The problem
Within the records that follow, restate exactly the lines from the line with "Picture 1: EM" down to the line with "Find the split", including both. Omit the pictures.

Materials provided
"""

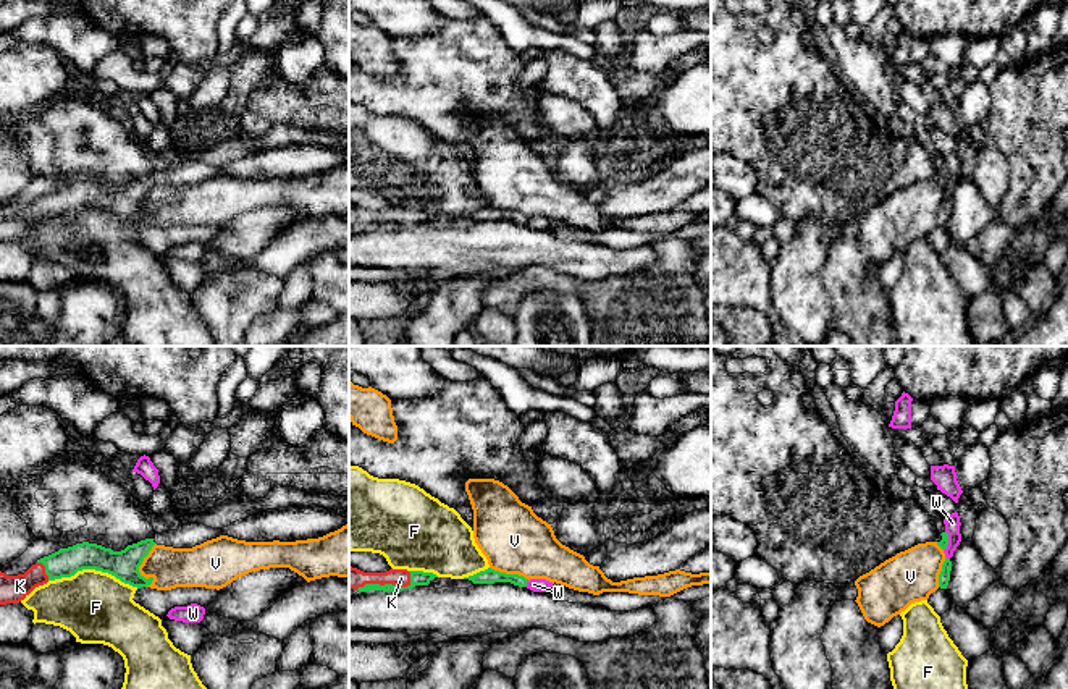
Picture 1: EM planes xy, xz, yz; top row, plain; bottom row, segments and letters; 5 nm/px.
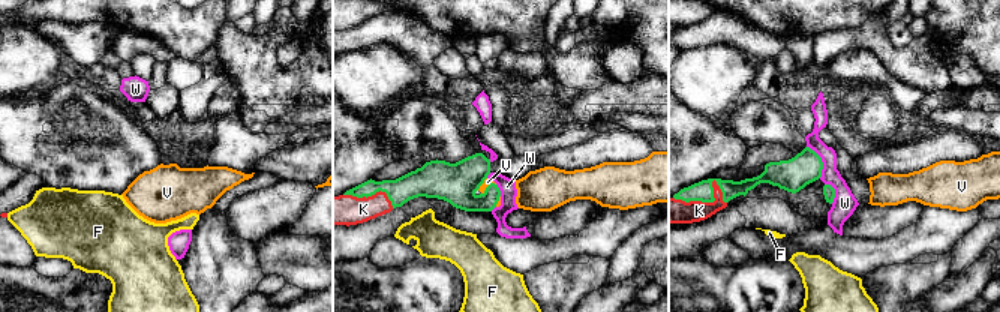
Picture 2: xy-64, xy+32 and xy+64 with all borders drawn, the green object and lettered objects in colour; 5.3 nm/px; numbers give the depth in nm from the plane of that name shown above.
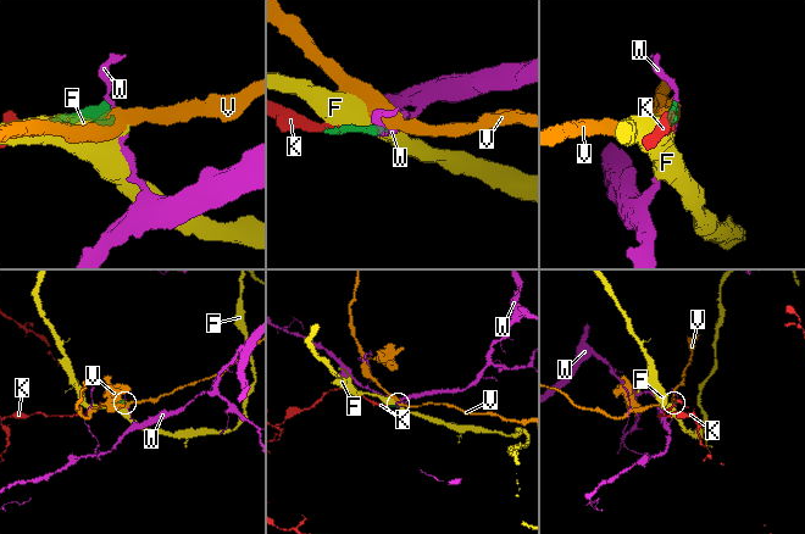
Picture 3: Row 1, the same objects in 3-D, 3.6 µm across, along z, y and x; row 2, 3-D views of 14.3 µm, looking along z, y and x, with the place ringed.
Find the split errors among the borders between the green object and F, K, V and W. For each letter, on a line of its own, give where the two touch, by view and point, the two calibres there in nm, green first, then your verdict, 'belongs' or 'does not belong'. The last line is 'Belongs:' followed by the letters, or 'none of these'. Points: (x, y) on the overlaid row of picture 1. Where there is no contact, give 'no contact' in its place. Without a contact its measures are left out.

"""
"""

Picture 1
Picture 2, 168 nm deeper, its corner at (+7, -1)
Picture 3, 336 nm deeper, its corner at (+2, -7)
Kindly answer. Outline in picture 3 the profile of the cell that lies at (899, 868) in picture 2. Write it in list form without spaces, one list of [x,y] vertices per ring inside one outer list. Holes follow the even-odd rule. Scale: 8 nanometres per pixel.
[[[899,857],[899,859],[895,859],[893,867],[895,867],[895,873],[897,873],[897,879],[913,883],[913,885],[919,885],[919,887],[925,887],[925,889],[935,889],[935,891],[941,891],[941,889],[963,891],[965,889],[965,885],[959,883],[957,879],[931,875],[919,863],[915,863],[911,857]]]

"""

Worked solution
Picture 1: EM planes xy, xz, yz; top row, plain; bottom row, segments and letters; 5 nm/px.
Picture 2: xy-64, xy+32 and xy+64 with all borders drawn, the green object and lettered objects in colour; 5.3 nm/px; numbers give the depth in nm from the plane of that name shown above.
Picture 3: Row 1, the same objects in 3-D, 3.6 µm across, along z, y and x; row 2, 3-D views of 14.3 µm, looking along z, y and x, with the place ringed.
Find the split errors among the borders between the green object and F, K, V and W. For each letter, on a line of its own, give where the two touch, by view and point, the two calibres there in nm, green first, then your verdict, 'belongs' or 'does not belong'. The last line is 'Belongs:' followed by the letters, or 'none of these'. Points: (x, y) on the overlaid row of picture 1. Where there is no contact, give 'no contact' in its place. Without a contact its measures are left out.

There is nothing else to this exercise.